3 - The 24 runes of The ancienT futhark
We are now able to begin studying the 24 runes of the ancient Germanic Futhark. Each of them is called a ‘song’ by Ódhinn (Hár’s saying, 146) – its Old Norse name is: Hávamál [Note 1].
Ljóđ ek ţau kann The songs, I know them
er kann-at ţjóđans kona She does not, the king’s wife,
ok mannskis mögr. and no sons of the man.
Thus, Ódhinn boasts of the knowledge of charms, and to even best the queens in this knowledge (certainly, he alludes here to the Valkyries who are princesses), some of them being unknown to those who are supposed to teach them to men. I think that Ódhinn means that he himself found new charms or new songs in order to use the runes, besides those already known by the “kings’ wives and the sons of the men”. This explains why Ódhinn can be looked upon as being the first male rune master. He did not create them, as many believe, but (screaming!) he gathered them and improved the knowledge about them. Chapter 2 explains that they were created by the ‘Powers’.

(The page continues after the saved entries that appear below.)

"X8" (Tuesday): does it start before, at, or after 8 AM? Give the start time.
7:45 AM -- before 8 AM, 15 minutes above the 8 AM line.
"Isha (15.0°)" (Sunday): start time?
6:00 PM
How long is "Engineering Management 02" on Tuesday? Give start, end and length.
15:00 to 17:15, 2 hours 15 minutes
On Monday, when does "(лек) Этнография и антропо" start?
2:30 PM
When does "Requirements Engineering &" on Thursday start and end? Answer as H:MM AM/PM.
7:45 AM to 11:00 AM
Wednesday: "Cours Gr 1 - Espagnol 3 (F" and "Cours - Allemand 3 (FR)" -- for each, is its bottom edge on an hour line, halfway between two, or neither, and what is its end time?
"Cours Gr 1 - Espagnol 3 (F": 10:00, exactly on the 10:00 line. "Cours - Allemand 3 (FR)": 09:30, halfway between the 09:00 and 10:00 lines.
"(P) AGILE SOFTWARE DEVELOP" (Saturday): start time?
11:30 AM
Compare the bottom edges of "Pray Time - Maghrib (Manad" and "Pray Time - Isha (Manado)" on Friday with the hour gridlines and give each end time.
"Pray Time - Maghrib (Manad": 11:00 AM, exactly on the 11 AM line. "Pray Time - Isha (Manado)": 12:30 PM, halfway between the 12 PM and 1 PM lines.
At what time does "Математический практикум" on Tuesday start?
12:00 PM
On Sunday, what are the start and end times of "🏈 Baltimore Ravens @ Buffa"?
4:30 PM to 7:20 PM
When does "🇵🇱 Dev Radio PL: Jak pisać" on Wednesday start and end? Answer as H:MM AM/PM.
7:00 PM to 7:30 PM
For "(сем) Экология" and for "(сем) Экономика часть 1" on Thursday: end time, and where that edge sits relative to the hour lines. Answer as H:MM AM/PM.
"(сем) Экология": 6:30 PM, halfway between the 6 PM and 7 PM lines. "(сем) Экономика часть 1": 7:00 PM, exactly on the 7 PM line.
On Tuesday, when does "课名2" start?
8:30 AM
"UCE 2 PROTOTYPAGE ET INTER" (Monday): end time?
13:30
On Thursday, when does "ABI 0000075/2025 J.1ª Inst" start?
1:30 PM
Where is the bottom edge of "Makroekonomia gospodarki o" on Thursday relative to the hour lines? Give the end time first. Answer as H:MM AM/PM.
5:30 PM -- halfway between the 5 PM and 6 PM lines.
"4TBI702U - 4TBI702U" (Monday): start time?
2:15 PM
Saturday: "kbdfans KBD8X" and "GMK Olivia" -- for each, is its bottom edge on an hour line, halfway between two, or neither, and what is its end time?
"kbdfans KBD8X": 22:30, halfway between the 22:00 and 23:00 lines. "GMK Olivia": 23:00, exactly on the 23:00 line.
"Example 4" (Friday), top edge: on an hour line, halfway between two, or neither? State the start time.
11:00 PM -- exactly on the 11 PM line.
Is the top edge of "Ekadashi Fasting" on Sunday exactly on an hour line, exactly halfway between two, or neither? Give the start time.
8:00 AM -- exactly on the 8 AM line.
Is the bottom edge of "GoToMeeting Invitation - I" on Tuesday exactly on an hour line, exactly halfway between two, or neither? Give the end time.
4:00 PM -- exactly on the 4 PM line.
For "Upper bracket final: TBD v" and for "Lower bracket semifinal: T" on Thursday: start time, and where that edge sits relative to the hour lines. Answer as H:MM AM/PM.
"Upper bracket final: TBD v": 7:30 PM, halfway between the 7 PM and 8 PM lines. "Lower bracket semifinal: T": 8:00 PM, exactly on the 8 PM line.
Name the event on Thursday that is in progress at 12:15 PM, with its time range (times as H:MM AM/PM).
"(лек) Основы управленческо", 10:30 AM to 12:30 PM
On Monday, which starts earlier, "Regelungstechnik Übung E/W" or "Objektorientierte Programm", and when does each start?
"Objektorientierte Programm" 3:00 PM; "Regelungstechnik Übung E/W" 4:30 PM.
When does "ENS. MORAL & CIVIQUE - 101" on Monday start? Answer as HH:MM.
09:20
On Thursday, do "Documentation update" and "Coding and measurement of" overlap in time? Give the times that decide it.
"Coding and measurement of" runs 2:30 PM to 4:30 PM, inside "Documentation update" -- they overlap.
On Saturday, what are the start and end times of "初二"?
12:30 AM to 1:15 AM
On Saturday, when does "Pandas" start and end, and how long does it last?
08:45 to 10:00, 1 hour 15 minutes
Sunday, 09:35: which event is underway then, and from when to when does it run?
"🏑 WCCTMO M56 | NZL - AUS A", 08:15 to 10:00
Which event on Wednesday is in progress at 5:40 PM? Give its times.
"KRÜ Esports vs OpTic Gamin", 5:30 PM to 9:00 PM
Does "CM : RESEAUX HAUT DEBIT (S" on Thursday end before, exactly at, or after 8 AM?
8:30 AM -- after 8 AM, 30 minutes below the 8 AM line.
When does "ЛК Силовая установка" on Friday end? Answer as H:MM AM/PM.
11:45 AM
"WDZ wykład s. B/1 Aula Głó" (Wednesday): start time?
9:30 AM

The ancient Germanic runes names were ascribed by special linguists – specialists in the field of historical linguistics – who analyzed the etymology of these names within the context of the grammar of the language used in the runic inscriptions. The names I use in this chapter are thus the names of the runes in the language of the runic inscriptions, which obviously differs from Old Norse and Old English. You should not be surprised to see different naming of the runes: each language has its own. My only concern is how many people mix up the languages when they attribute names to the runes: That, I will avoid carefully. The names in the runic inscription languages derive thus from the work of the three great grammarians of the runic inscriptions: Krause, Makaev and Antonsen. Again, the name of the rune will change from runic language to Old Norse and to Old English. For each rune, I will underline these changes and comment on them, especially when the new name includes a new meaning as well.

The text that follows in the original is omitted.